But I chose a weapon to try to show something with high impact that is simple
to understand.

Try it with an unhappy neighbor, a tree on your property line and a set of
garden shears.

------
KaiserPro
Some background

Some head of content made a post defending not enforcing the rules on trump.
Trump made a post that incorrectly stated how registration for mail in votes
work in california

They wrote 8+ paragraphs of nonsense, starting with "we have seen some
upsetting videos, [..] we hope it spurs change" However, even though we know
this post clearly violates our community standards, we're going to allow it,
because well, he's trump.

Then the post about "looting and shooting" which also violates the community
standards as well:

> Statements advocating for high-severity violence; or > Aspirational or
> conditional statements to commit high-severity violence

The post came out, and people were already pissed off, knowing that something
they were working on was partially responsible for the ratcheting up of
violence. Twitter had given facebook cover to enforce it's own rules. but the
management "team" chose not to.

Zuckfuck then said "I'm going to spend $10mil on an indulgence" "stop hassling
me, I'm not going to give in to employee pressure." (paraphrase)

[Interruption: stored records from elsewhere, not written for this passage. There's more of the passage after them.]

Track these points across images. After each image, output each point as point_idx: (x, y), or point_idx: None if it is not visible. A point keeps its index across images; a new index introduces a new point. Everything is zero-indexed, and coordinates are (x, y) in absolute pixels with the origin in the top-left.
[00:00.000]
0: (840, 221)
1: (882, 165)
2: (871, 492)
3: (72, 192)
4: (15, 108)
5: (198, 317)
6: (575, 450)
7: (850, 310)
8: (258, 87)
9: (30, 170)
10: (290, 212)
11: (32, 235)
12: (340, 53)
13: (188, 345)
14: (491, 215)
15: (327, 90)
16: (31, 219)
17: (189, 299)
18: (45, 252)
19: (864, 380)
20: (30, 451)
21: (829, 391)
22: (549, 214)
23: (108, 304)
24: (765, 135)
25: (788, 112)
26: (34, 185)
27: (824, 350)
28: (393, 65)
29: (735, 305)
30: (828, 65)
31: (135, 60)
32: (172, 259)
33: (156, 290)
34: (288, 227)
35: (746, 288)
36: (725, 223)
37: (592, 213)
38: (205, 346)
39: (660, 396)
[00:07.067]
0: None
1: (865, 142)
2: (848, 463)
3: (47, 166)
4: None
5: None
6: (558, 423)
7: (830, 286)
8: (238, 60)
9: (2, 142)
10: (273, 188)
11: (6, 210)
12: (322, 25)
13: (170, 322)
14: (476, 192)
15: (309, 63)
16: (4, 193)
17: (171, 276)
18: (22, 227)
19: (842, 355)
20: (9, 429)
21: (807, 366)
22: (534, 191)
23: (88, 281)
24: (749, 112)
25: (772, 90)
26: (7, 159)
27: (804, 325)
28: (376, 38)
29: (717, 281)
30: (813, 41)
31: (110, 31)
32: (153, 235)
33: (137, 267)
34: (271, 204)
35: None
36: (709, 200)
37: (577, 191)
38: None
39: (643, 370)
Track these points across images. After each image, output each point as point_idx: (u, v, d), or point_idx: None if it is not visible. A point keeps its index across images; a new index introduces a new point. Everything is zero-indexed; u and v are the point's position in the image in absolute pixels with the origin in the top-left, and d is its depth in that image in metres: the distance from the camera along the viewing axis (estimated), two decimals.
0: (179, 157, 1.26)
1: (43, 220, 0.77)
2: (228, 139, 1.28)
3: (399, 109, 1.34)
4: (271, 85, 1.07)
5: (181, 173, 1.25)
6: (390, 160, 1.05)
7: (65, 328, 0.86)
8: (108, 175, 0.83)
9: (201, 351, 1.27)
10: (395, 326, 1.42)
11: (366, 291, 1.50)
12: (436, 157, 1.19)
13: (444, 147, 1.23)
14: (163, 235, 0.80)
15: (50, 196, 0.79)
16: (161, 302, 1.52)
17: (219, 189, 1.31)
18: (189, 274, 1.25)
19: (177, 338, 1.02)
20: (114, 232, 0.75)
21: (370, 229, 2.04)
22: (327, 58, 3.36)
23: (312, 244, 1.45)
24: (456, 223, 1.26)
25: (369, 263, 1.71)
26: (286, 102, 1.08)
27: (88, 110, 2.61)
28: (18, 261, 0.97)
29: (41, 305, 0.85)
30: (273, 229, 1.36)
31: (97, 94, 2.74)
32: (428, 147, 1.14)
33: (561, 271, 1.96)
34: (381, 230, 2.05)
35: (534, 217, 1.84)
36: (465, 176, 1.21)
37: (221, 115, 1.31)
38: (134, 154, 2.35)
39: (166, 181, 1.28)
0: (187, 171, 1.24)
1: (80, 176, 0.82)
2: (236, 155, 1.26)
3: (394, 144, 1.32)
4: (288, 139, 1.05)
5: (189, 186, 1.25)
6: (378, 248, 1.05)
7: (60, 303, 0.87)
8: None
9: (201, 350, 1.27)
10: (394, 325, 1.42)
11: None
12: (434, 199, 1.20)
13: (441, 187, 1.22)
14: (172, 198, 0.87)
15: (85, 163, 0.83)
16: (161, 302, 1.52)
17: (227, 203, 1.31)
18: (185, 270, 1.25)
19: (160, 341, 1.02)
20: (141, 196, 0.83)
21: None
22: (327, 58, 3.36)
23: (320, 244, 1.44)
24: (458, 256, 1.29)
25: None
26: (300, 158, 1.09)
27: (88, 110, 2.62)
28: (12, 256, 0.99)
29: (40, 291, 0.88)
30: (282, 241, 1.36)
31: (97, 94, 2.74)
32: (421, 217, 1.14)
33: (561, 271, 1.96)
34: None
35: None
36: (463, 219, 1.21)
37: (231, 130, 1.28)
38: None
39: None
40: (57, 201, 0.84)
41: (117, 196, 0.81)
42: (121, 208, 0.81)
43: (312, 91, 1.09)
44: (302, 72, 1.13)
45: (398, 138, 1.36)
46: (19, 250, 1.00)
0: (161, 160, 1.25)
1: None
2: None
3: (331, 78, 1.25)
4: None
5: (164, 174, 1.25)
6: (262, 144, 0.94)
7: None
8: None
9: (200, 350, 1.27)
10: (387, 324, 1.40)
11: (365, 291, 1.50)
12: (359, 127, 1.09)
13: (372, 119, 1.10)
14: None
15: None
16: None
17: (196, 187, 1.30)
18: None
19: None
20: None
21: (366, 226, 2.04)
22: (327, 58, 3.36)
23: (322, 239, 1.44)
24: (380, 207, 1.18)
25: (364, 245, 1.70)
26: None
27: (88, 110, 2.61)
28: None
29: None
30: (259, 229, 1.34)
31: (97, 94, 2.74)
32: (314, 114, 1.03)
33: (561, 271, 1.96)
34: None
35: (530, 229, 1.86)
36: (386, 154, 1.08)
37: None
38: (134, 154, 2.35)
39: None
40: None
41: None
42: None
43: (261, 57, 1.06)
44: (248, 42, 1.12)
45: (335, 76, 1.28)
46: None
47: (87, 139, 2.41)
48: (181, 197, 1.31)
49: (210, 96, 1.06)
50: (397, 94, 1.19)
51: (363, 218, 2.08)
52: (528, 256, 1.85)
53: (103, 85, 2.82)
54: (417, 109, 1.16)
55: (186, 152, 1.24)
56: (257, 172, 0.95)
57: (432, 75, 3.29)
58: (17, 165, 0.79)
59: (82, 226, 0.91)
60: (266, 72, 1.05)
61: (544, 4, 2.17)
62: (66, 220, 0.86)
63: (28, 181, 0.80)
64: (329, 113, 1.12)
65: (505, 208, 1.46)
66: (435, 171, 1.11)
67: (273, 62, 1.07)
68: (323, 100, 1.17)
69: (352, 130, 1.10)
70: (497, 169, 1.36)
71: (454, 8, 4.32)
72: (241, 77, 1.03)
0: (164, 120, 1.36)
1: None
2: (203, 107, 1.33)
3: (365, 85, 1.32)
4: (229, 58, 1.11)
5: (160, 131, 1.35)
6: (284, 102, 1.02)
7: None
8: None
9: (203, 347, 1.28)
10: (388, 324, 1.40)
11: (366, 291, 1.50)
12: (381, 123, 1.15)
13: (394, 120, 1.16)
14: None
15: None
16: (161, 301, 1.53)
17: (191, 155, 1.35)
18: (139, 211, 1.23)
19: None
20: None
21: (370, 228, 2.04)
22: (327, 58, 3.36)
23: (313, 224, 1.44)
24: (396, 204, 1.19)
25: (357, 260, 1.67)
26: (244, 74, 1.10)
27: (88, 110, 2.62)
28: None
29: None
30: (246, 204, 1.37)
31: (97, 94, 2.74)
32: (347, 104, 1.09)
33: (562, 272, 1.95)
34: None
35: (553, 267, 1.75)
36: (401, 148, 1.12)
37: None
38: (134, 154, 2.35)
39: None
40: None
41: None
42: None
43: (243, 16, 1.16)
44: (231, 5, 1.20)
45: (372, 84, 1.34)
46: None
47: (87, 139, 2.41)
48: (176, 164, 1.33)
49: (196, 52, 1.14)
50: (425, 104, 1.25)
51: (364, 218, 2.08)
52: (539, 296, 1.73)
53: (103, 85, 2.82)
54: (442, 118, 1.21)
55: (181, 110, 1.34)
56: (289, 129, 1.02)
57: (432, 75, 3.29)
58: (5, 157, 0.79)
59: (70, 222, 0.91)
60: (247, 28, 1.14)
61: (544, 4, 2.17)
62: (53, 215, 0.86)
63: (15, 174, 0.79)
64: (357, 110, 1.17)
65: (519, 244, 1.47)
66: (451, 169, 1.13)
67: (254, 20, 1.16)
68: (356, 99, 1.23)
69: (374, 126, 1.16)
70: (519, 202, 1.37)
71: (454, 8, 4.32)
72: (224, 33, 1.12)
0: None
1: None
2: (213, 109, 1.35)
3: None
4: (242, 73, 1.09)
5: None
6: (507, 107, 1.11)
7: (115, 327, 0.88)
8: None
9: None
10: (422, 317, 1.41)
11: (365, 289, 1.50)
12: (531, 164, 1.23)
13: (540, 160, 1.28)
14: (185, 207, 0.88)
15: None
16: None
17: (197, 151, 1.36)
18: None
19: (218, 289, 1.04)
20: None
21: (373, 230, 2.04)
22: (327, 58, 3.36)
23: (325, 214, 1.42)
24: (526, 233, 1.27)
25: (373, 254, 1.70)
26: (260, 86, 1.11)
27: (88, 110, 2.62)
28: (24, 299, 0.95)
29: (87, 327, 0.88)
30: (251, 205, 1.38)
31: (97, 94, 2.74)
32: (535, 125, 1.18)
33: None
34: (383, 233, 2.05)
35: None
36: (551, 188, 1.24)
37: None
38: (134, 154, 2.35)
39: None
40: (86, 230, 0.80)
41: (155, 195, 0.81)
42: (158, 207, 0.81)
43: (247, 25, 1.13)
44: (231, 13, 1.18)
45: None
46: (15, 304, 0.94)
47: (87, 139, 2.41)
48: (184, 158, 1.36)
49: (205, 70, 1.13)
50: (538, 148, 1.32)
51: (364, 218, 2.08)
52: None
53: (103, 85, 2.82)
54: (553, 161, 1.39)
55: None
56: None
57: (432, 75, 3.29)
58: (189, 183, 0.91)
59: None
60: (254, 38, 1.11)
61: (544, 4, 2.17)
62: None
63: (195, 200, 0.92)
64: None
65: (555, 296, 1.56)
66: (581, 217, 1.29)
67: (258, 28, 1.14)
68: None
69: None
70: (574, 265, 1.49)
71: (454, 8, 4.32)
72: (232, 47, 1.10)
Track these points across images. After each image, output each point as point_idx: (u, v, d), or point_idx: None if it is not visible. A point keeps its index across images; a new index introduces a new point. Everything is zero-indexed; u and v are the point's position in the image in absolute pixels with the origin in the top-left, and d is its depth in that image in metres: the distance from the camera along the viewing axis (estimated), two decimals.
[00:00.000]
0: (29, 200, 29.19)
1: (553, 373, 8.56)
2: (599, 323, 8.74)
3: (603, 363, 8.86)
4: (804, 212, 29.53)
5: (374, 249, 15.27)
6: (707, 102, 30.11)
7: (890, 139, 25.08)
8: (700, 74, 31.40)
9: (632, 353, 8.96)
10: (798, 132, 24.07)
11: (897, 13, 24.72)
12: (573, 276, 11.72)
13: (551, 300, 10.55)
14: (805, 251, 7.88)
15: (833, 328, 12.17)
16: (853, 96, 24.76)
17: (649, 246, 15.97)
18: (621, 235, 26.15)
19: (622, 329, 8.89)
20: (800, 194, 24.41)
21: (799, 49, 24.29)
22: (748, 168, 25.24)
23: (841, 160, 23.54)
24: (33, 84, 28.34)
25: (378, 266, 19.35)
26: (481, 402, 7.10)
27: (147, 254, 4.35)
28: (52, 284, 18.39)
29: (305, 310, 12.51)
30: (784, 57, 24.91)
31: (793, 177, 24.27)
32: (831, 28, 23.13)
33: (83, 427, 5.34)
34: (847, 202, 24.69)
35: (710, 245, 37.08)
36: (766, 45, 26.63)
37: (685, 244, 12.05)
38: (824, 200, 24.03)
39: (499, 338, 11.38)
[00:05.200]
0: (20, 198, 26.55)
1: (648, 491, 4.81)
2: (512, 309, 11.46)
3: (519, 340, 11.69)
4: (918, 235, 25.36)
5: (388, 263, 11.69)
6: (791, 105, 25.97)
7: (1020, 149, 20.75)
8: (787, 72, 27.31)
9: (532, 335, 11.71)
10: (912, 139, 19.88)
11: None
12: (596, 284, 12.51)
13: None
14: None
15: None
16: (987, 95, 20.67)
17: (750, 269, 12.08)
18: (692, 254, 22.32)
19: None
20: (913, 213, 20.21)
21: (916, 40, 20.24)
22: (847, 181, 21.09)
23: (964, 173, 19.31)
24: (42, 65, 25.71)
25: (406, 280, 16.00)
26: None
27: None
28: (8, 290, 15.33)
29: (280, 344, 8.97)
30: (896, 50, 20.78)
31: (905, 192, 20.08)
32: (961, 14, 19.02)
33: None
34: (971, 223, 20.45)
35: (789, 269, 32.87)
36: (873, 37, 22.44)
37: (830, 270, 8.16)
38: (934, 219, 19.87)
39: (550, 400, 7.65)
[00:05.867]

Then the head of HR made another long rambling post devoid of content along
the lines of: "zuck has spaffed $10m on un specified charity for the black
people what more do you want [..] blah blah blah freedom of expression"

The management keep on banging on about "private companies shouldn't censor"
If you have a set of community standards which are plain and well written,
enforce them equally.

Whats in them is up for debate, but we haven't got that far yet, because we
seem to be allowing any politician to say what they like (from either side of
the debate)

THey don't seem to have noticed that the media have always been deciding what
to publish, ever since thomas paine was wafting around being his annoying
autistic self.

------
sys_64738
They're virtually quitting their jobs by the sounds of it.

------
throwawaysea
Whenever the 'protesters' are counted in one of these activist employee
actions, the numbers tend to be exaggerated. They say dozens, and I will take
it to mean a couple dozen at best. Even so, this is a company with tens of
thousands of employees. Why should leadership care about their voice, and why
should outlets like NY Times amplify this message without any honest attempt
to find differing views?

These activist employees enjoy psychological safety from taking on views that
align with the political culture surrounding them - namely progressive far
left political views that are common in the Bay Area, Seattle, etc. But the
reality is, there are still many employees, both who are progressive and
otherwise, that would prefer that the company take a nuanced, preferably
neutral stance on these matters. They aren't speaking up because they are
either busy or afraid of social/professional fallout (due to the prevailing
views at these companies about Trump).

The only way to understand the true sentiment of the employee base is to take
an anonymous poll of them, so that psychological safety is not an issue.
Otherwise, what we'll see, and have been seeing at these big tech companies,
is a tyranny of the vocal minority.

------
dang
Url changed from [https://techcrunch.com/2020/06/01/facebook-employees-
stage-v...](https://techcrunch.com/2020/06/01/facebook-employees-stage-
virtual-walkout-in-protest-of-companys-stance-on-trump-posts/), which points
to this.